My birthday wish this year is for you to try it, at least for today, to reflect on your day so far and pinpoint one unique moment that made today different, a little better, a tiny bit more special.  What is something that made you smile, pleasantly surprised you, warmed your heart, helped you simply get through the day, or perhaps, made you laugh out loud today?

Today, I am grateful for YOU for taking the time to celebrate my birthday and reading my thoughts on this blog.  Thank you, I so appreciate you, and I hope you will be inspired to join “The Grateful Habit” in your own daily life.

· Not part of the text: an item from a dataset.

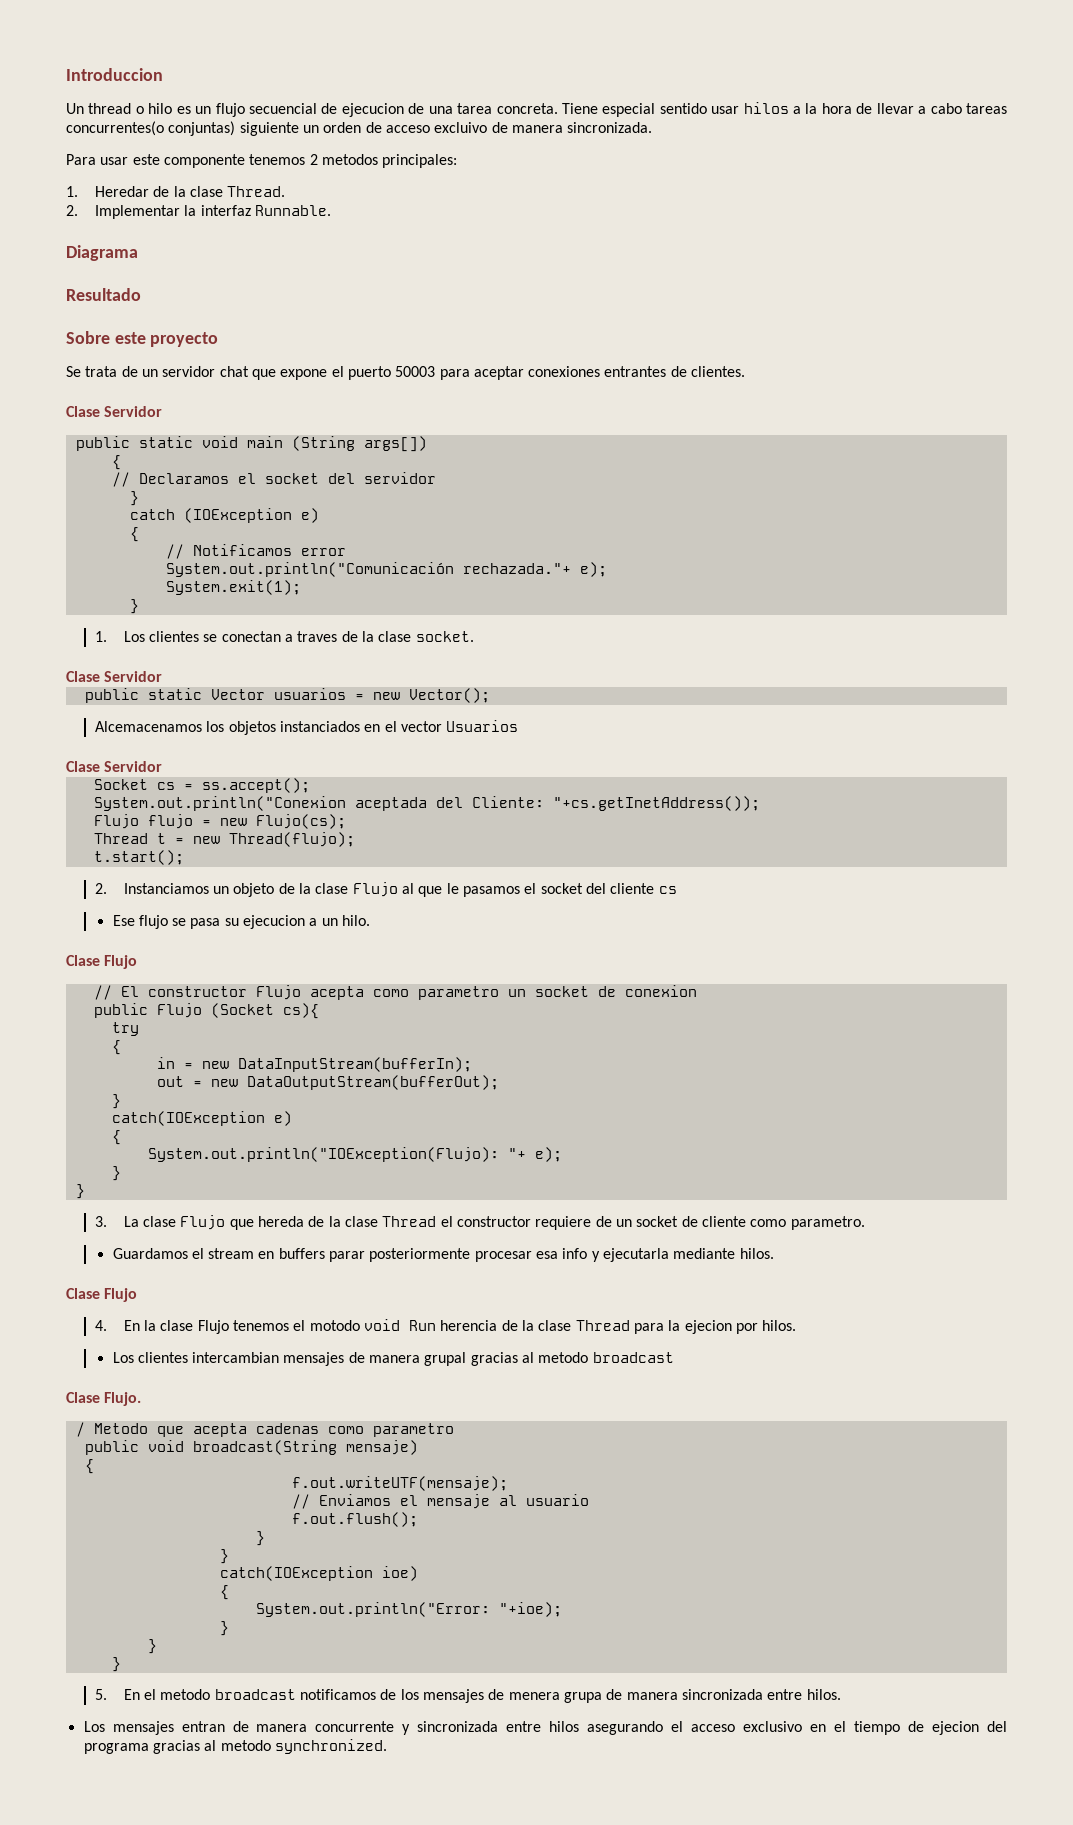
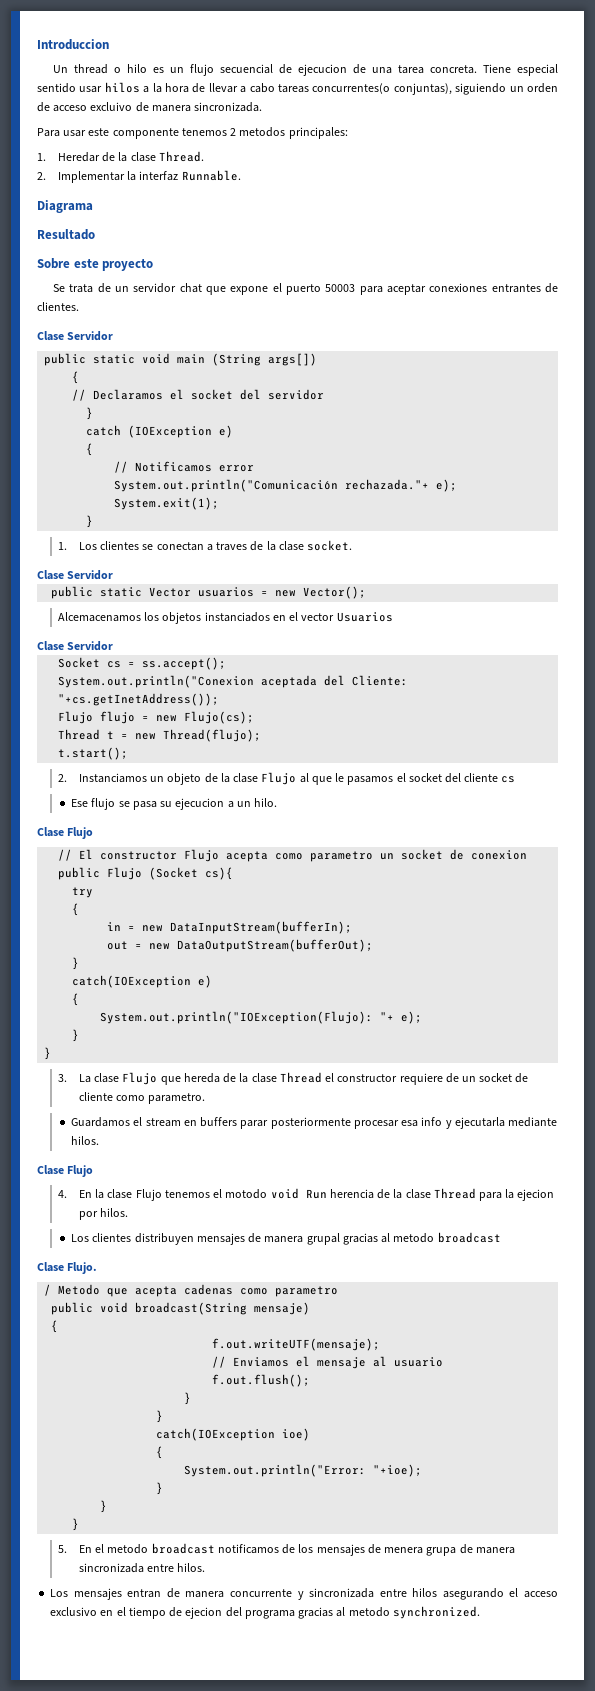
[168,121,299,136] conjuntas) siguiente -> [393,83,507,95] conjuntas), siguiendo
[192,1352,280,1363] intercambian -> [134,1233,194,1245] distribuyen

Here are some of my favorite Grateful quotes that I would love to share with you:

*****

“Gratitude unlocks the fullness of life.  It turns what we have into enough, and more.  It turns denial into acceptance, chaos to order, confusion to clarity.  It can turn a meal into a feast, a house into a home, a stranger into a friend.  Gratitude makes sense of our past, brings peace for today, and creates a vision for tomorrow.”

~ Melody Beattie

*****

“Gratitude bestows reverence, allowing us to encounter everyday epiphanies, those transcendent moments of awe that change forever how we experience life and the world.”

~ John Milton

*****

“Whatever we are waiting for – peace of mind, contentment, grace, the inner awareness of simple abundance – it will surely come to us, but only when we are ready to receive it with an open and grateful heart.”

~ Sarah Ban Breathnach

*****

“The greatest contribution we can make to the well being of those in our lives is to have peace in our own hearts.  When our hearts are filled with gratitude and our minds are brimming with enthusiasm, everyone we encounter leaves our space feeling a little lighter than when they entered it.”

~ David Simon

*****

“Gratitude goes beyond the ‘mine’ and ‘thine’ and claims the truth that all of life is a pure gift.  In the past, I always thought of gratitude as a spontaneous response to the awareness of gifts received, but now I realize that gratitude can also be lived as a discipline.  The discipline of gratitude is the explicit effort to acknowledge that all I am and have is given to me as a gift of love, a gift to be celebrated with joy.”